** Opening Record extracts block **

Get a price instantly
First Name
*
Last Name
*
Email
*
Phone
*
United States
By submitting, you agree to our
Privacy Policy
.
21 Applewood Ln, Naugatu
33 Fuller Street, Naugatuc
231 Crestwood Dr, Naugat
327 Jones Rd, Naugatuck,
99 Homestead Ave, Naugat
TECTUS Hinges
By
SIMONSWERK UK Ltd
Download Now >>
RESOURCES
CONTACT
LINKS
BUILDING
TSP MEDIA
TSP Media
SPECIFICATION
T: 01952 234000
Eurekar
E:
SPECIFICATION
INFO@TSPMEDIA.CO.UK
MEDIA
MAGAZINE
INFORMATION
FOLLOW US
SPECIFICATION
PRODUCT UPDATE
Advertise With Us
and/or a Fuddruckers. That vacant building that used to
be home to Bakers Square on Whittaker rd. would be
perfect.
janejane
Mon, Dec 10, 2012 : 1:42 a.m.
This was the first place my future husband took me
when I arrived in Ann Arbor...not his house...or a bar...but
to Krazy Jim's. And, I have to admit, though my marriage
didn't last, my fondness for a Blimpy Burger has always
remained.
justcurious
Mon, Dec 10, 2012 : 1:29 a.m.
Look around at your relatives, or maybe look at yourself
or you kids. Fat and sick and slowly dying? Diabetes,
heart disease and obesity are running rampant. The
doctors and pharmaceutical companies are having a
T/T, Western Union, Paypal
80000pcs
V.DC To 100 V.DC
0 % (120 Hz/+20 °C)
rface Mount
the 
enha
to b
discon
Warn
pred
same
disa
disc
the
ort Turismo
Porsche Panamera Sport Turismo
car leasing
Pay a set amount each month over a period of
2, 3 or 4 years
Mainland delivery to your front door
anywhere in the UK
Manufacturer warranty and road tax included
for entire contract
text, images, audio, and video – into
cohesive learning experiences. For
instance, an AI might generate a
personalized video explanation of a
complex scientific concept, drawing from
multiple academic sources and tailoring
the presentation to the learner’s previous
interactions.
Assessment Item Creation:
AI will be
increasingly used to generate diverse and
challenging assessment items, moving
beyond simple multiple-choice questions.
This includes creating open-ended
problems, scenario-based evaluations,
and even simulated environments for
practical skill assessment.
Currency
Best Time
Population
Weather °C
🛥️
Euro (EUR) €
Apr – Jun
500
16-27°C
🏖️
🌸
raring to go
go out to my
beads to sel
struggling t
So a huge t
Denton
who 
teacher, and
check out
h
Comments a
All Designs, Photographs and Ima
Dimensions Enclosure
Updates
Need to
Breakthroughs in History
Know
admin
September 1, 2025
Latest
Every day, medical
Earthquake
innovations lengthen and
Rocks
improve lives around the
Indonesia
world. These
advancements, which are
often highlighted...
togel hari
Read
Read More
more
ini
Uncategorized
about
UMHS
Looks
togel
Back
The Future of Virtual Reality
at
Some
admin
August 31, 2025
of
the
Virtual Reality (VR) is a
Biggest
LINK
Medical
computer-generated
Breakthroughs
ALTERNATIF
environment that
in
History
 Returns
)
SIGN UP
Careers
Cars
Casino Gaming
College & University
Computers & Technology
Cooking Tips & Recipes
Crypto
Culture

** Closing Record extracts block **

● What needs to be done
Please repeat every line of the data above word for word, in the same order, without changing anything.

● Expected answer
Get a price instantly
First Name
*
Last Name
*
Email
*
Phone
*
United States
By submitting, you agree to our
Privacy Policy
.
21 Applewood Ln, Naugatu
33 Fuller Street, Naugatuc
231 Crestwood Dr, Naugat
327 Jones Rd, Naugatuck,
99 Homestead Ave, Naugat
TECTUS Hinges
By
SIMONSWERK UK Ltd
Download Now >>
RESOURCES
CONTACT
LINKS
BUILDING
TSP MEDIA
TSP Media
SPECIFICATION
T: 01952 234000
Eurekar
E:
SPECIFICATION
INFO@TSPMEDIA.CO.UK
MEDIA
MAGAZINE
INFORMATION
FOLLOW US
SPECIFICATION
PRODUCT UPDATE
Advertise With Us
and/or a Fuddruckers. That vacant building that used to
be home to Bakers Square on Whittaker rd. would be
perfect.
janejane
Mon, Dec 10, 2012 : 1:42 a.m.
This was the first place my future husband took me
when I arrived in Ann Arbor...not his house...or a bar...but
to Krazy Jim's. And, I have to admit, though my marriage
didn't last, my fondness for a Blimpy Burger has always
remained.
justcurious
Mon, Dec 10, 2012 : 1:29 a.m.
Look around at your relatives, or maybe look at yourself
or you kids. Fat and sick and slowly dying? Diabetes,
heart disease and obesity are running rampant. The
doctors and pharmaceutical companies are having a
T/T, Western Union, Paypal
80000pcs
V.DC To 100 V.DC
0 % (120 Hz/+20 °C)
rface Mount
the 
enha
to b
discon
Warn
pred
same
disa
disc
the
ort Turismo
Porsche Panamera Sport Turismo
car leasing
Pay a set amount each month over a period of
2, 3 or 4 years
Mainland delivery to your front door
anywhere in the UK
Manufacturer warranty and road tax included
for entire contract
text, images, audio, and video – into
cohesive learning experiences. For
instance, an AI might generate a
personalized video explanation of a
complex scientific concept, drawing from
multiple academic sources and tailoring
the presentation to the learner’s previous
interactions.
Assessment Item Creation:
AI will be
increasingly used to generate diverse and
challenging assessment items, moving
beyond simple multiple-choice questions.
This includes creating open-ended
problems, scenario-based evaluations,
and even simulated environments for
practical skill assessment.
Currency
Best Time
Population
Weather °C
🛥️
Euro (EUR) €
Apr – Jun
500
16-27°C
🏖️
🌸
raring to go
go out to my
beads to sel
struggling t
So a huge t
Denton
who 
teacher, and
check out
h
Comments a
All Designs, Photographs and Ima
Dimensions Enclosure
Updates
Need to
Breakthroughs in History
Know
admin
September 1, 2025
Latest
Every day, medical
Earthquake
innovations lengthen and
Rocks
improve lives around the
Indonesia
world. These
advancements, which are
often highlighted...
togel hari
Read
Read More
more
ini
Uncategorized
about
UMHS
Looks
togel
Back
The Future of Virtual Reality
at
Some
admin
August 31, 2025
of
the
Virtual Reality (VR) is a
Biggest
LINK
Medical
computer-generated
Breakthroughs
ALTERNATIF
environment that
in
History
 Returns
)
SIGN UP
Careers
Cars
Casino Gaming
College & University
Computers & Technology
Cooking Tips & Recipes
Crypto
Culture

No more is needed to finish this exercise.